**Stored entries:**
********

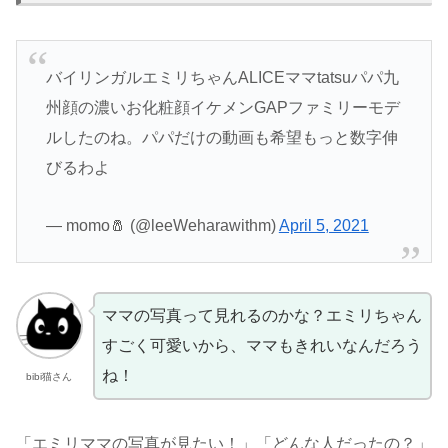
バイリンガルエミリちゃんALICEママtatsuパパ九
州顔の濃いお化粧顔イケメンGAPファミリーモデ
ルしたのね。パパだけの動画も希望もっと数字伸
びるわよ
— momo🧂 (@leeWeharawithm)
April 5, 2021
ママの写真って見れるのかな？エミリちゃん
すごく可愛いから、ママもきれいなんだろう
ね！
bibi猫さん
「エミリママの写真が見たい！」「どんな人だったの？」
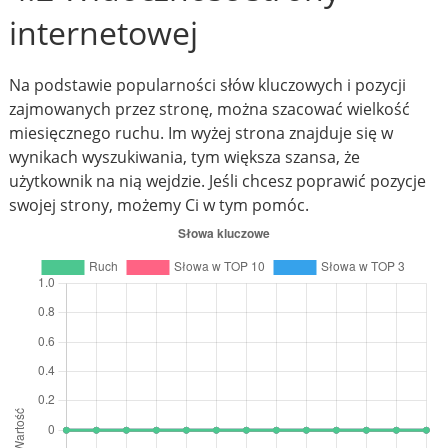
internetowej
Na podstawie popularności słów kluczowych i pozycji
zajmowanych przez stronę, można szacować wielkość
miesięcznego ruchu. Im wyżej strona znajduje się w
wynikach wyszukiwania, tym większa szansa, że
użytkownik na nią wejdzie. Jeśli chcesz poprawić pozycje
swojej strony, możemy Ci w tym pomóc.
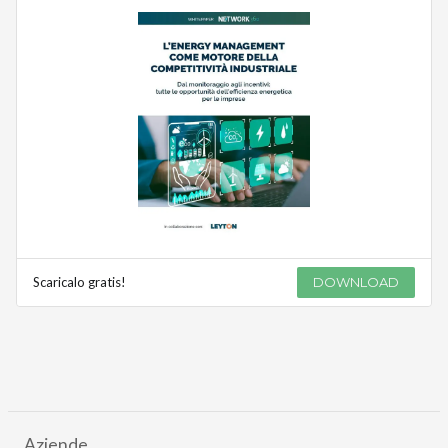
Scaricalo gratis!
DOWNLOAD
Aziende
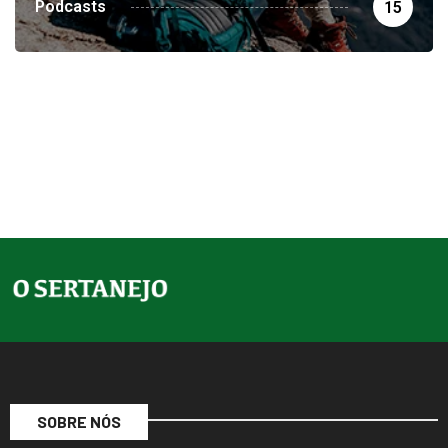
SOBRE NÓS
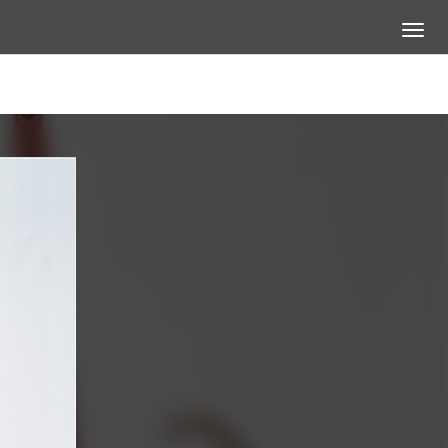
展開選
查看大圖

********

**TASK:**
Can you give every line of the data above as a JSON list of strings, one string per line, with blank lines dropped and the picture markers left out?

**TASK RESULT:**
[
  "バイリンガルエミリちゃんALICEママtatsuパパ九",
  "州顔の濃いお化粧顔イケメンGAPファミリーモデ",
  "ルしたのね。パパだけの動画も希望もっと数字伸",
  "びるわよ",
  "— momo🧂 (@leeWeharawithm)",
  "April 5, 2021",
  "ママの写真って見れるのかな？エミリちゃん",
  "すごく可愛いから、ママもきれいなんだろう",
  "ね！",
  "bibi猫さん",
  "「エミリママの写真が見たい！」「どんな人だったの？」",
  "internetowej",
  "Na podstawie popularności słów kluczowych i pozycji",
  "zajmowanych przez stronę, można szacować wielkość",
  "miesięcznego ruchu. Im wyżej strona znajduje się w",
  "wynikach wyszukiwania, tym większa szansa, że",
  "użytkownik na nią wejdzie. Jeśli chcesz poprawić pozycje",
  "swojej strony, możemy Ci w tym pomóc.",
  "Scaricalo gratis!",
  "DOWNLOAD",
  "Aziende",
  "SOBRE NÓS",
  "展開選",
  "查看大圖"
]